Not all Brickheadz have the same colour ‘innards’. Jack has blue abdominal contents, an orange thorax, and a pink brain.
Contrast this with the ghostly innards of Armando, who has trans neon yellow abdominal contents, a dark tan torso, and a trans green brain. On the rest of the BrickHeadz the innards are hidden, but poor Armando has a rather large skull defect making his brain clearly visible, which is presumably related to his current state as a ghost.
As the builds progress, the two characters continue to be built a little differently. Jack has a little ‘bracket beard’, which is a clever way to denote his beard with two plaits. He also gets differing face plate colours with a dark red bandanna, tan face, and black beard. Since Armando has a white face, the 4×4 white plate is quickly placed, with the printed tile forehead as the only detailing.
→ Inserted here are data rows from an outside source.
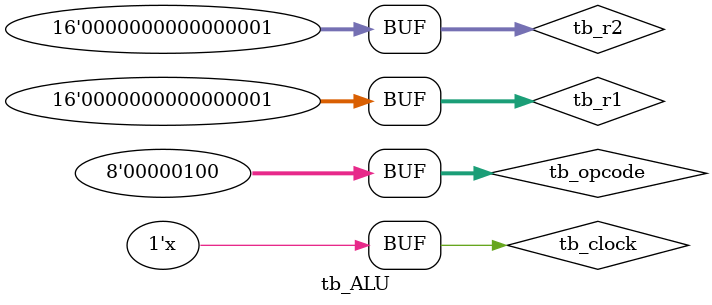
<source format=v>
module tb_ALU;

    reg [15:0] tb_r1;
    reg [15:0] tb_r2;
    reg [7:0] tb_opcode;
	 reg tb_clock;
    wire [15:0] rout_out;
	 integer i,j;

    ALU uut(.r1(tb_r1), .r2(tb_r2), .opcode(tb_opcode), .rout(rout_out));
    
    always begin
        #10;
        tb_clock <= ~tb_clock;
        end
    
    initial begin
    
        tb_clock <= 1'b0;
        //add
        tb_r1 = 1; tb_r2 = 1; tb_opcode = 8'b00000101;
        #20 //wait 20 seconds
            $display("1.", "rout = ", rout_out);
            
        //addu
        tb_r1 = 1; tb_r2 = 1; tb_opcode = 8'b00000110;
        #20 //wait 20 seconds
            $display("1.", "rout = ", rout_out);
            
        //Addc
        tb_r1 = 1; tb_r2 = 1; tb_opcode = 8'b00000111;
        #20 //wait 20 seconds
            $display("1.", "rout = ", rout_out);
            
//        //mult
//        tb_r1 = 1; tb_r2 = 1; tb_opcode = 8'b00001110;
//        #20 //wait 20 seconds
//            $display("1.", "rout = ", rout_out);
            
        //sub
        tb_r1 = 1; tb_r2 = 1; tb_opcode = 8'b00001001;
        #20 //wait 20 seconds
            $display("1.", "rout = ", rout_out);
            
//        //subc
//        tb_r1 = 1; tb_r2 = 1; tb_opcode = 8'b00001010;
//        #20 //wait 20 seconds
//            $display("1.", "rout = ", rout_out);
            
        
        //cmp
        tb_r1 = 1; tb_r2 = 1; tb_opcode = 8'b00001011;
        #20 //wait 20 seconds
            $display("1.", "rout = ", rout_out);
            
            
        //and
        tb_r1 = 1; tb_r2 = 1; tb_opcode = 8'b00000001;
        #20 //wait 20 seconds
            $display("1.", "rout = ", rout_out);
            
        //or
        tb_r1 = 1; tb_r2 = 1; tb_opcode = 8'b00000010;
        #20 //wait 20 seconds
            $display("1.", "rout = ", rout_out);
            
        //xor
        tb_r1 = 1; tb_r2 = 1; tb_opcode = 8'b00000011;
        #20 //wait 20 seconds
            $display("1.", "rout = ", rout_out);
            
            
        //LSH
        tb_r1 = 1; tb_r2 = 1; tb_opcode = 8'b10000100;
        #20 //wait 20 seconds
            $display("1.", "rout = ", rout_out);
            
			//RSH
        tb_r1 = 1; tb_r2 = 1; tb_opcode = 8'b00001000;
        #20 //wait 20 seconds
            $display("1.", "rout = ", rout_out);
				
        //ALSH
        tb_r1 = 1; tb_r2 = 1; tb_opcode = 8'b00001100;
        #20 //wait 20 seconds
            $display("1.", "rout = ", rout_out);
				
         //ARSH
        tb_r1 = 1; tb_r2 = 1; tb_opcode = 8'b00001111;
        #20 //wait 20 seconds
            $display("1.", "rout = ", rout_out);
        
			//not
        tb_r1 = 1; tb_r2 = 1; tb_opcode = 8'b00000100;
        #20 //wait 20 seconds
            $display("1.", "rout = ", rout_out);
        
            //testing add
//        for(i=0; i< 65535; i=i+1) 
//            begin
//                for(j = 0; j> 65535; i= i+1) 
//                    begin
//                        tb_r1 = i; tb_r2 = j; tb_opcode = 8'b00000101;
//                        #20 //wait 20 seconds
//                            $display("1.", "rout = ", rout_out);
//                    end
           end
            
 endmodule
 
</source>
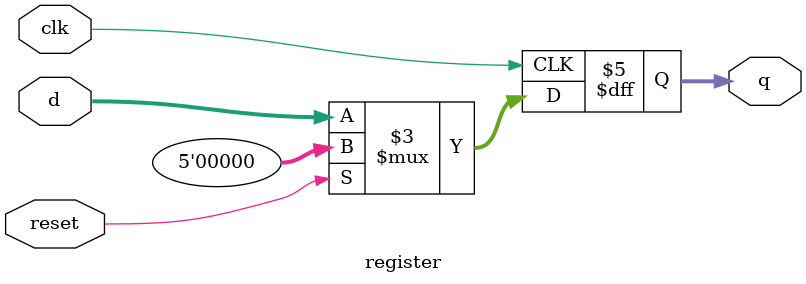
<source format=v>
module register(
    input wire clk, reset,
    input wire [4:0] d,
    output reg [4:0] q
);
    always @(posedge clk) begin
        if (reset) 
            q <= 5'd0;
        else 
            q <= d;
    end
endmodule

</source>
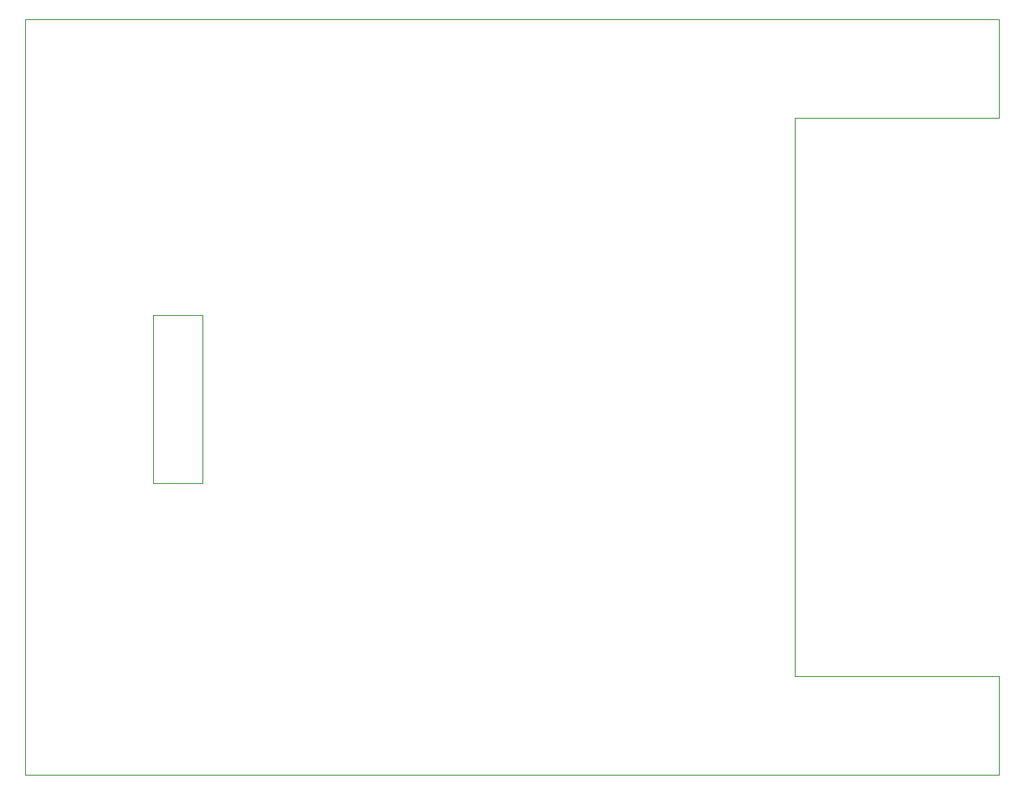
<source format=gm1>
G04 #@! TF.GenerationSoftware,KiCad,Pcbnew,(6.0.5)*
G04 #@! TF.CreationDate,2022-09-01T21:04:14+01:00*
G04 #@! TF.ProjectId,Rpi-Zynthian-IOBoard,5270692d-5a79-46e7-9468-69616e2d494f,rev?*
G04 #@! TF.SameCoordinates,Original*
G04 #@! TF.FileFunction,Profile,NP*
%FSLAX46Y46*%
G04 Gerber Fmt 4.6, Leading zero omitted, Abs format (unit mm)*
G04 Created by KiCad (PCBNEW (6.0.5)) date 2022-09-01 21:04:14*
%MOMM*%
%LPD*%
G01*
G04 APERTURE LIST*
G04 #@! TA.AperFunction,Profile*
%ADD10C,0.100000*%
G04 #@! TD*
G04 APERTURE END LIST*
D10*
X100000000Y-50000000D02*
X198580000Y-50000000D01*
X117980000Y-97030000D02*
X112980000Y-97030000D01*
X112980000Y-97030000D02*
X112980000Y-80030000D01*
X112980000Y-80030000D02*
X117980000Y-80030000D01*
X117980000Y-80030000D02*
X117980000Y-97030000D01*
X198580000Y-60000000D02*
X177920000Y-60000000D01*
X198580000Y-116540000D02*
X198580000Y-126540000D01*
X177920000Y-60000000D02*
X177920000Y-116540000D01*
X100000000Y-126540000D02*
X100000000Y-50000000D01*
X198580000Y-116540000D02*
X177920000Y-116540000D01*
X198580000Y-50000000D02*
X198580000Y-60000000D01*
X100000000Y-126540000D02*
X198580000Y-126540000D01*
M02*

</source>
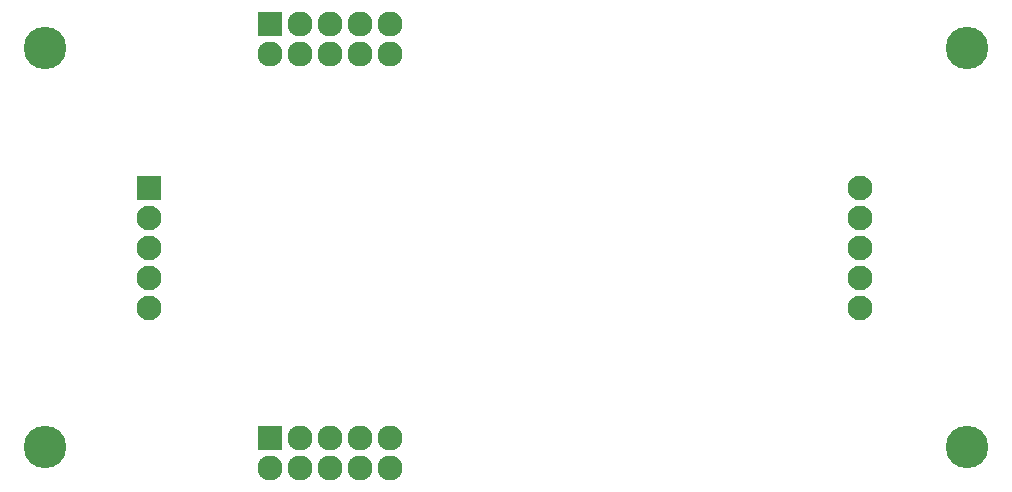
<source format=gbr>
%TF.GenerationSoftware,KiCad,Pcbnew,no-vcs-found-b05a40e~61~ubuntu16.04.1*%
%TF.CreationDate,2017-12-24T14:58:55+02:00*%
%TF.ProjectId,7-segment-block,372D7365676D656E742D626C6F636B2E,rev?*%
%TF.SameCoordinates,Original*%
%TF.FileFunction,Soldermask,Top*%
%TF.FilePolarity,Negative*%
%FSLAX46Y46*%
G04 Gerber Fmt 4.6, Leading zero omitted, Abs format (unit mm)*
G04 Created by KiCad (PCBNEW no-vcs-found-b05a40e~61~ubuntu16.04.1) date Sun Dec 24 14:58:55 2017*
%MOMM*%
%LPD*%
G01*
G04 APERTURE LIST*
%ADD10C,3.600000*%
%ADD11O,2.127200X2.127200*%
%ADD12R,2.127200X2.127200*%
%ADD13C,2.100000*%
%ADD14R,2.100000X2.100000*%
G04 APERTURE END LIST*
D10*
%TO.C,MK2*%
X122000000Y-51000000D03*
%TD*%
%TO.C,MK1*%
X122000000Y-84800000D03*
%TD*%
%TO.C,MK4*%
X200000000Y-84800000D03*
%TD*%
%TO.C,MK3*%
X200000000Y-51000000D03*
%TD*%
D11*
%TO.C,J1*%
X151160000Y-86540000D03*
X151160000Y-84000000D03*
X148620000Y-86540000D03*
X148620000Y-84000000D03*
X146080000Y-86540000D03*
X146080000Y-84000000D03*
X143540000Y-86540000D03*
X143540000Y-84000000D03*
X141000000Y-86540000D03*
D12*
X141000000Y-84000000D03*
%TD*%
D13*
%TO.C,AFF1*%
X190950000Y-62825000D03*
X190950000Y-65365000D03*
X190950000Y-67905000D03*
X190950000Y-70445000D03*
X190950000Y-72985000D03*
X130750000Y-72985000D03*
X130750000Y-70445000D03*
X130750000Y-67905000D03*
X130750000Y-65365000D03*
D14*
X130750000Y-62825000D03*
%TD*%
D12*
%TO.C,J2*%
X141000000Y-49000000D03*
D11*
X141000000Y-51540000D03*
X143540000Y-49000000D03*
X143540000Y-51540000D03*
X146080000Y-49000000D03*
X146080000Y-51540000D03*
X148620000Y-49000000D03*
X148620000Y-51540000D03*
X151160000Y-49000000D03*
X151160000Y-51540000D03*
%TD*%
M02*

</source>
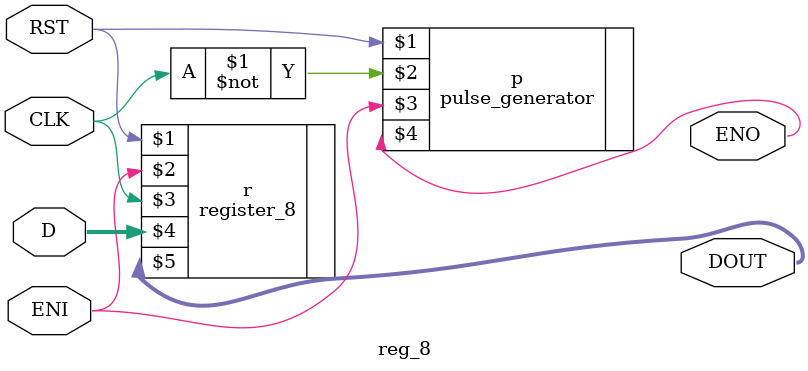
<source format=v>
`timescale 1ns / 1ps


module reg_8(
    input RST, //active low
    input ENI,
    input CLK,
    input [7:0] D,
    output [7:0] DOUT,
    output ENO
    );

    register_8 r(RST, ENI, CLK, D, DOUT);
    pulse_generator p(RST, ~CLK, ENI, ENO);

endmodule

</source>
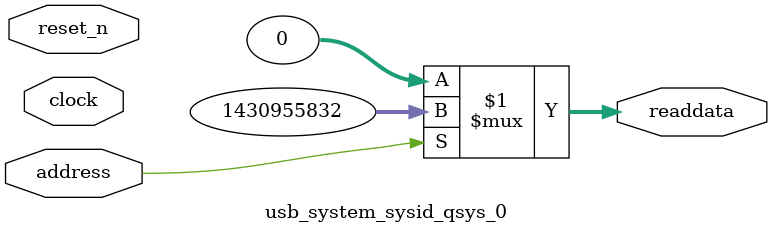
<source format=v>

`timescale 1ns / 1ps
// synthesis translate_on

// turn off superfluous verilog processor warnings 
// altera message_level Level1 
// altera message_off 10034 10035 10036 10037 10230 10240 10030 

module usb_system_sysid_qsys_0 (
               // inputs:
                address,
                clock,
                reset_n,

               // outputs:
                readdata
             )
;

  output  [ 31: 0] readdata;
  input            address;
  input            clock;
  input            reset_n;

  wire    [ 31: 0] readdata;
  //control_slave, which is an e_avalon_slave
  assign readdata = address ? 1430955832 : 0;

endmodule




</source>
You will also note that Armando has a couple of the printed 1×1 round tiles as silver buttons on his uniform.
Both have the indignity of having their little legs and feet attached while placed in the upside down position. Armando gets two black 1×2 plates for his boots, while Jack gets reddish brown and stands a plate taller—well at least until their hair is built.
Hair and makeup are a key feature of the POTC movies, and LEGO has certainly reflected this in these two Brickheadz. Attention is paid to Jack’s dark red bandanna, his beaded dreadlocks, and that voluminous hair. And of course, he has his straggly moustache in position. In our review of the Silent Mary, I mentioned that the minifigure Captain Armando Salazar has the best windswept LEGO hair ever, and this is also built into his BrickHeadz persona. The sweeping curved slopes are well used, although the only thing that troubles me is the single exposed stud on the far top left of his hair—why?
Overall, they are two rather different builds, although their overall appearance is similar. I’ll get the boys to give you a final 360 spin for the full effect…
Conclusion & recommendation
At 9.99 in the various currencies, these are affordable little parts packs for some of us who are perhaps either not as keen on the style or not of the ‘displaying official sets’ type. The two characters have certainly been depicted well in the BrickHeadz distinctive style, and it is clear who they are. I have to admit that I did get a Herman Munster vibe about halfway through building Captain Salazar.
There are lots of SNOT bricks in the BrickHeadz packs, and these are no exceptions. I like the cracked forehead, perhaps for a cracked ceiling or wall in another build, and of course, I love bacon! A final thought: if you are worried about Captain Jack Sparrow looking a little sad when on display, inverting his moustache tile results in an altogether cheerier Jack.
The LEGO Group sent The Brothers Brick early copies of these sets for review. Providing TBB with products for review guarantees neither coverage nor positive reviews.